[EXTRACT PROVIDED]

========

Jeff Riggenbach has written an interesting appreciation of the sociologist Edgar Friedenberg. Riggenbach sees Friedenberg as "a libertarian outsider, one of those independent intellectuals who, usually through a career-long obsession with one particular social or political issue, eventually reason themselves into a version of libertarianism." In this case, the outsider was an antiwar activist who left the U.S. for Canada during Vietnam and soon found himself writing appreciatively of the liberties he left behind:
Though he lived in Canada for half his adult life, he had found within the first ten years of his residence there that the cultural differences between Canada and the United States were larger than he had previously realized. He saw that what people absorb, albeit mostly unthinkingly, from the culture in which they have grown up and in which they now live is extremely influential in shaping, if not determining, the politics they will later advocate and countenance. It was for this reason that, in the late 1970s, from his new home in Nova Scotia, he wrote Deference to Authority: The Case of Canada.
He began by pointing out the differences, not necessarily evident to the quickly glancing eye, between the political systems of the United States and Canada. In the beginning, he wrote, it was necessary to understand that "the parliamentary system as such provides no specific safeguards to liberty whatever apart from the promise of elections at specified intervals. This is a necessary, but not a sufficient condition of political liberty." Yet "it is all Canadians really have." It was true, Friedenberg acknowledged, that "since 1960 there has been a Canadian Bill of Rights, but it is not a part of the Constitution. It is merely statute law and can be repealed in whole or in part at any session of Parliament."…
Friedenberg found that Canadians themselves were well aware of these differences. He noted, for example, that "many Canadians…have become disturbed about the infiltration of Canadian culture by American TV shows; and one of the complaints I have heard voiced most frequently concerns the fact that these programs subvert peace, order, and discipline among the young by leading Canadian kids to believe they have constitutional rights." The problem was, Canadians told Friedenberg, that "American television police programs, though usually fanatically supportive of law 'n' order, still showed that bad guys, deplorable as this might be, had certain established rights: the right to be informed by the arresting officer at the time of arrest of the charges under which the arrest is being made; the right to make a phone call and obtain legal counsel before being interrogated; and later, should the case come to trial, the right to decline to answer on the grounds that the answers might be self-incriminating."

========

[GIVEN ENTRIES]
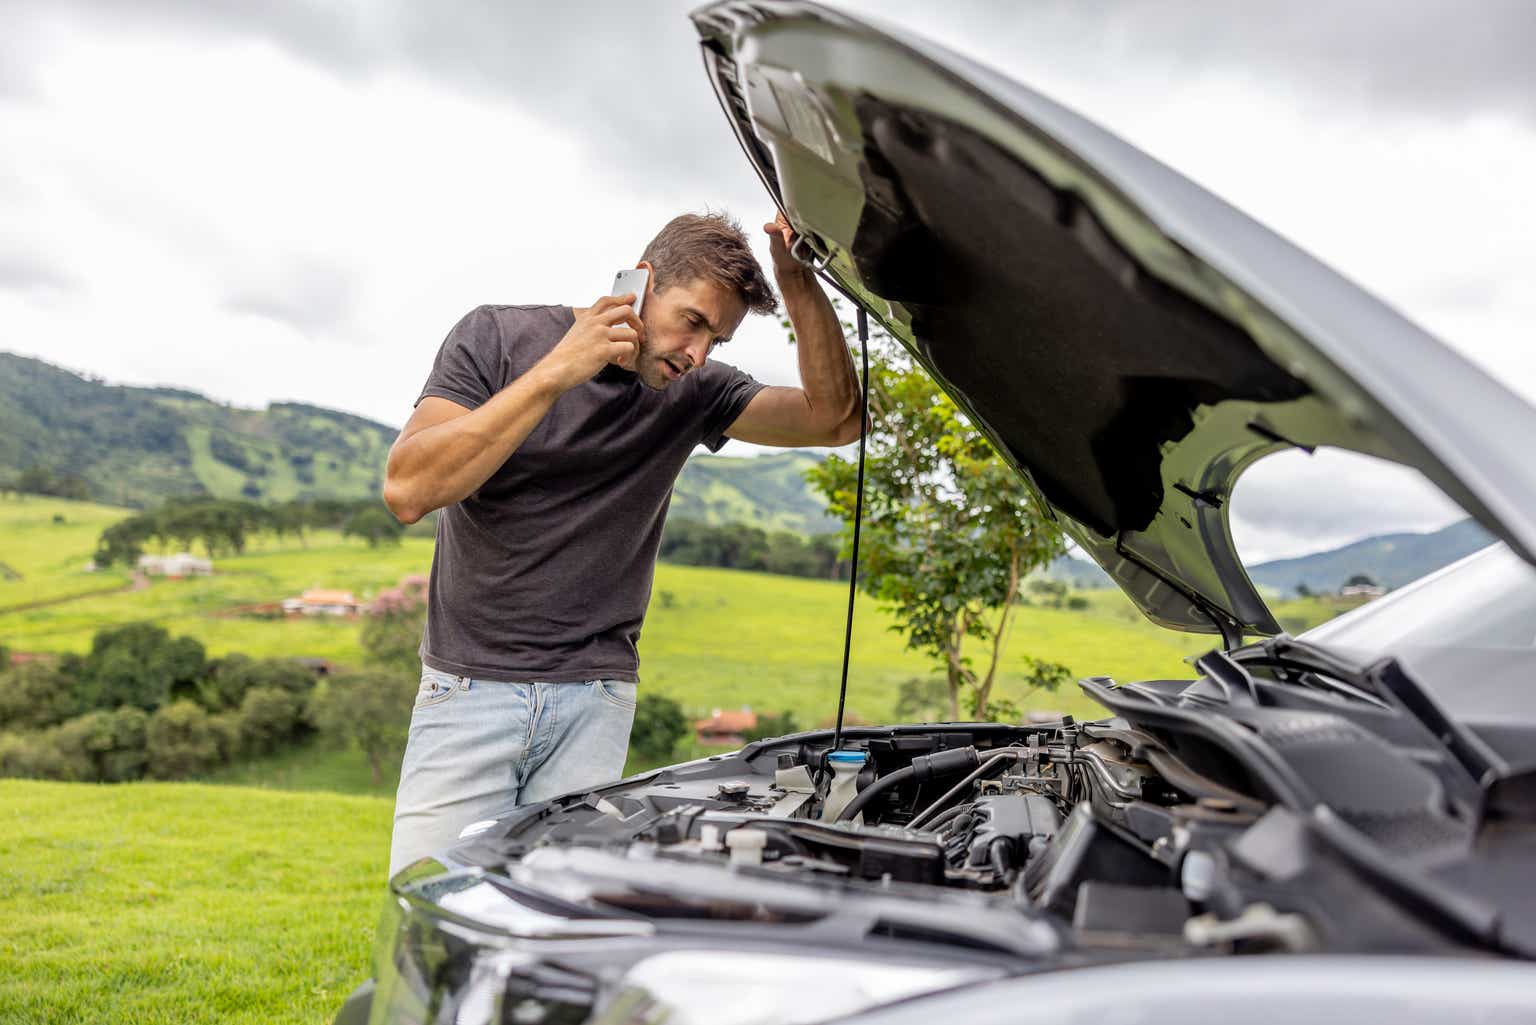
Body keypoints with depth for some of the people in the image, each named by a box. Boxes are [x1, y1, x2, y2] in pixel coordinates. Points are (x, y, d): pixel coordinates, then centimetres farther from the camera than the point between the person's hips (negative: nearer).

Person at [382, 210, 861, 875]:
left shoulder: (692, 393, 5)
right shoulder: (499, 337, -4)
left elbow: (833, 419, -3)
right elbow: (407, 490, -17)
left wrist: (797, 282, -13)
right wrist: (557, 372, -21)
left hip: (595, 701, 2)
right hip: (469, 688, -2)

========

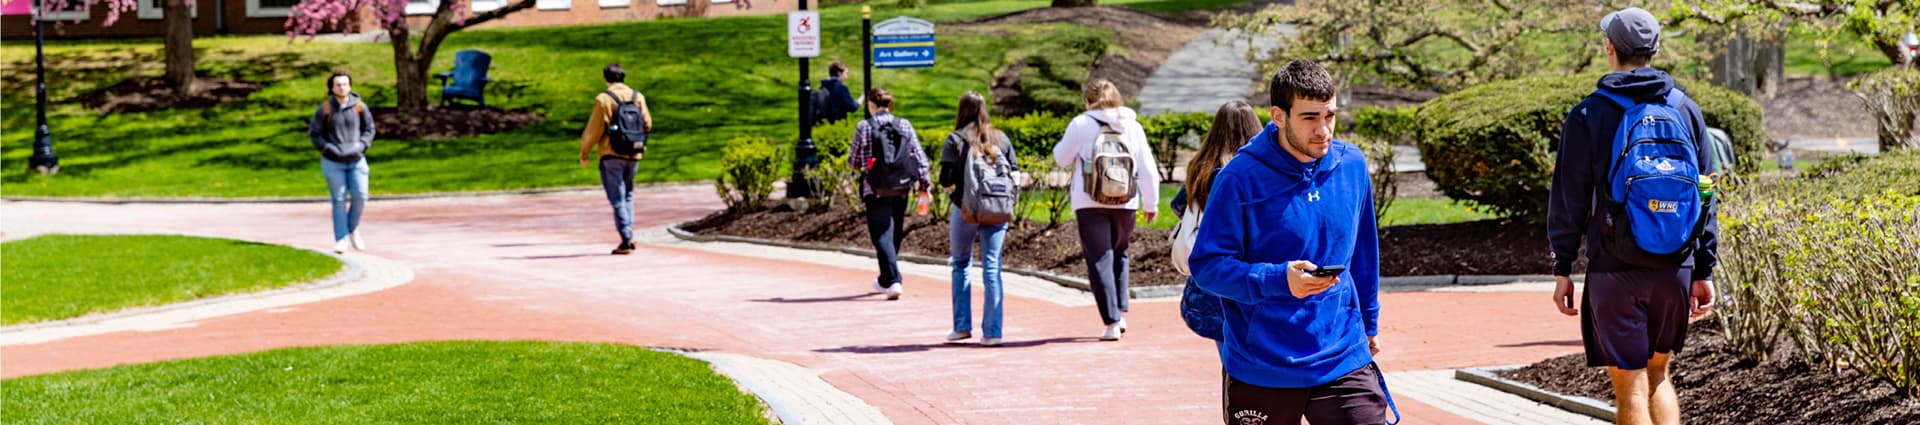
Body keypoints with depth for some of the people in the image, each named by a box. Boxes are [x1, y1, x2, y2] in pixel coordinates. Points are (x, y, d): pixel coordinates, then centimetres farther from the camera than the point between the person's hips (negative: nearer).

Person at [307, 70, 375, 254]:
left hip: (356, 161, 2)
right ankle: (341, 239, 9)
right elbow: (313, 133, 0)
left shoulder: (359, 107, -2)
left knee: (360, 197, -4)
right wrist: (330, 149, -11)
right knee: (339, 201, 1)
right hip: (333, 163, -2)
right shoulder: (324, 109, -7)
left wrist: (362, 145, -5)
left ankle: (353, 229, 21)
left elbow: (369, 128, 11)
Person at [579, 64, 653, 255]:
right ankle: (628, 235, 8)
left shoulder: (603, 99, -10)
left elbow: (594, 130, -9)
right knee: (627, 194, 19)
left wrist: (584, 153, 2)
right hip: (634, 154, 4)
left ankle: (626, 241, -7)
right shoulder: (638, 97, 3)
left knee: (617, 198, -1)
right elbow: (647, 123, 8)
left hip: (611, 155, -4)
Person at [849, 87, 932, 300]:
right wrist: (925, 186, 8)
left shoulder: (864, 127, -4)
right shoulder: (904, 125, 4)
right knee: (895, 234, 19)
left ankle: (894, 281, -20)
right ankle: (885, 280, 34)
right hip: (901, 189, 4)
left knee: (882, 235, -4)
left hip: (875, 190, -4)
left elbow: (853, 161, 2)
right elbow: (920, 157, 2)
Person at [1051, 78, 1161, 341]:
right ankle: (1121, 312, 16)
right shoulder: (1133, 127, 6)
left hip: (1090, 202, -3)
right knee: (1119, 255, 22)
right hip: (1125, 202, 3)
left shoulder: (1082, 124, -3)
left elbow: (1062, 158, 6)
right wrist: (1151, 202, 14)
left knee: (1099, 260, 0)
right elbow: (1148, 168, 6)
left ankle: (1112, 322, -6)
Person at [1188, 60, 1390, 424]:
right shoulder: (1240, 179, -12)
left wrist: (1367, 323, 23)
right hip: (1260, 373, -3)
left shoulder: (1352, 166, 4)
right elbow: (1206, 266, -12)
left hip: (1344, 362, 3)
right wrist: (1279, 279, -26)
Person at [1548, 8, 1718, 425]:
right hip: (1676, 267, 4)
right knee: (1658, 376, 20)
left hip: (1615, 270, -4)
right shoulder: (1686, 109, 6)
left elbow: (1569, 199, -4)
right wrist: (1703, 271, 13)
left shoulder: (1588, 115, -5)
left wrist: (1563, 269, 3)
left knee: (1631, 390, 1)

========

[REQUIRED ACTIONS]
A. Answer these questions from the text on Edgar Friedenberg:
(i) From which province did Friedenberg write Deference to Authority: The Case of Canada?
(ii) Since what year has there been a Canadian Bill of Rights?
(iii) Which kind of programs did Canadians say showed that bad guys had certain established rights?
B. Carry on the text on Edgar Friedenberg from the point where it stops.
The data has nothing to do with the text on Edgar Friedenberg.

[ANSWERS TO THE EXERCISES]
A.
(i) Nova Scotia
(ii) 1960
(iii) American television police programs

B.
Friedenberg found that the Canadians who spoke with him on this subject "were distressed because young Canadians who watched American television were being misled into thinking they had such rights." They were not "at all disturbed because [the young people] didn't have these rights; they objected only to the fact that Canadian youth were being instilled with an alien and misleading view of social reality."
In 1982 Canada finally added a Charter of Rights and Freedoms to its Constitution. Give Kojak the credit.
Bonus reading: Jeet Heer argues that "Canada's Tory inheritance made it easier for a welfare state to develop in the mid-20th century. Whereas American progressives have always had to fight against their country's distrust of big government, Canadian reformers worked within a polity that extolled the centralized state." Heer also notes that the country has grown more anti-authoritarian in the years since Friedenberg was writing.